Summer chinook and sockeye provide fishing opportunities during the summer. Recent sockeye enhancement efforts in Canada resulted in substantially increased returns. Sockeye harvest in the mainstem is limited, however, to protect the Snake River population. Upper Columbia summer chinook run sizes have supported regular and stable summer fisheries since 2004.

Fall chinook, steelhead and coho are harvested in the fall. The return of fall chinook to the Hanford Reach remains strong. The return of Snake River fall chinook has increased due to tribal hatchery supplementation programs. Fall fishing is often constrained to protect Group B steelhead (fish greater than 78 cm in length).

Treaty tribes also annually harvest salmon, including steelhead, in tributary fisheries. Tributary fisheries are subject to agreement of local managers. For some species and areas, fishing opportunities have increased as a result of improved fish returns, reductions in prior intercepting fisheries, and increases in survival.
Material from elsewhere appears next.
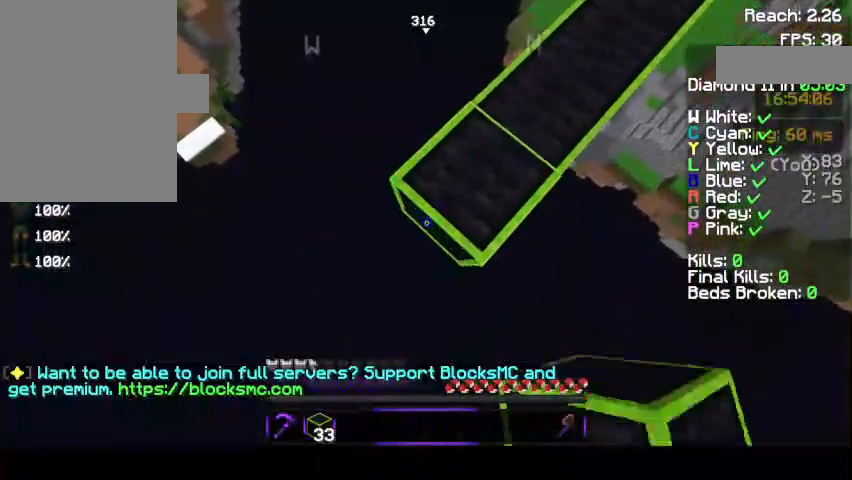
{"keys": ["a", "s"], "mouse": ["right"], "events": [[67, "mouse_right", "down"], [133, "mouse_right", "up"], [467, "mouse_right", "down"]]}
Sturgeon fisheries fluctuate based on current stock assessments for each of the Zone 6 pools. Overall sturgeon abundance and productivity is less than desired. Also see the updated technical recommendation Sturgeon.
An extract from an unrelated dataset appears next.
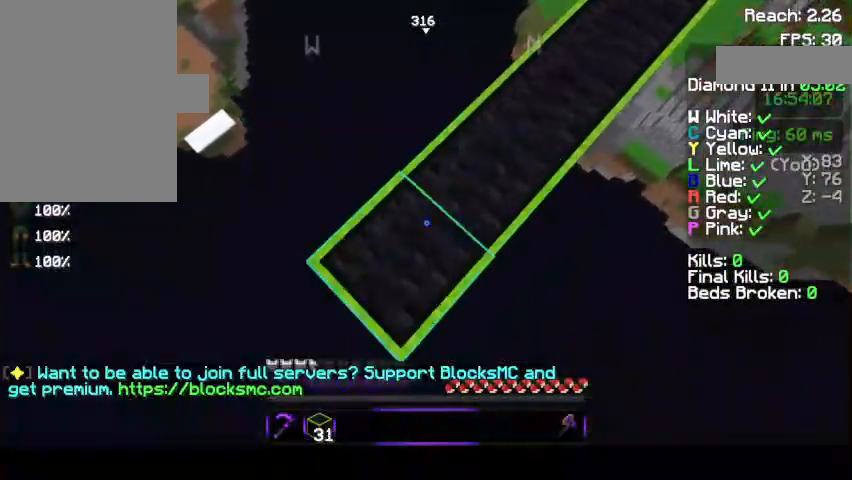
{"keys": ["a", "s"], "mouse": [], "events": [[67, "mouse_right", "up"], [300, "mouse_right", "down"], [433, "mouse_right", "up"]]}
The management objectives for mainstem fisheries balance harvest opportunities on strong abundant stocks with increased escapement of weaker stocks to their rivers of origin. The desire to evaluate harvest and escapement information in finer detail requires additional monitoring. Traditional sources of information such as fish tickets, coded wire tag recoveries, net flights, spawning ground surveys, hatchery returns and dam counts provide baseline information. Additional sources of information are being incorporated into the management process. Tribal harvest monitors provide data for total catch estimation; they also collect some biological data. PIT (passive integrated transponder) tag detections provide information on the migration patterns of individual fish. Genetic data and analysis provide information on population structure. The U.S. v. Oregon Technical Advisory Committee and Production Advisory Committee provide a forum where scientists from tribal, state and federal agencies can exchange and analyze information.

New and Modified Actions

    • Investigate potential causes for the delay in the migration of adult spring chinook.
    • Investigate ways to improve the forecast of spring chinook returns.
    • Improve capabilities in monitoring and analyzing the effects of mark selective fishing on allocation and escapement. (See the new technical recommendation Mark Selective Fisheries.)
    • Investigate ways to improve the return of naturally spawning Group B steelhead in the Clearwater and Middle Fork Salmon rivers.
    • Investigate alternate steelhead management strategies for fall season fisheries that could replace current fish length-based management and still meet conservation and harvest objectives.
    • Develop new harvest rate schedule for sockeye that provides additional harvest opportunity on upper Columbia stocks while maintaining improvements in the escapement of Snake River stocks.
    • Explore methods to incorporate additional information, such as PIT tag and genetic information, into forecasting and monitoring.
    • Integrate harvest and production information.
    • Maintain the viability of the coded wire tag system to estimate harvest impacts by stock; and support efforts to increase tagging rates and sampling rates as necessary.
    • Continue developing tributary fishery opportunities and management frameworks for salmon (including steelhead) in tribal treaty territories and usual and accustomed places.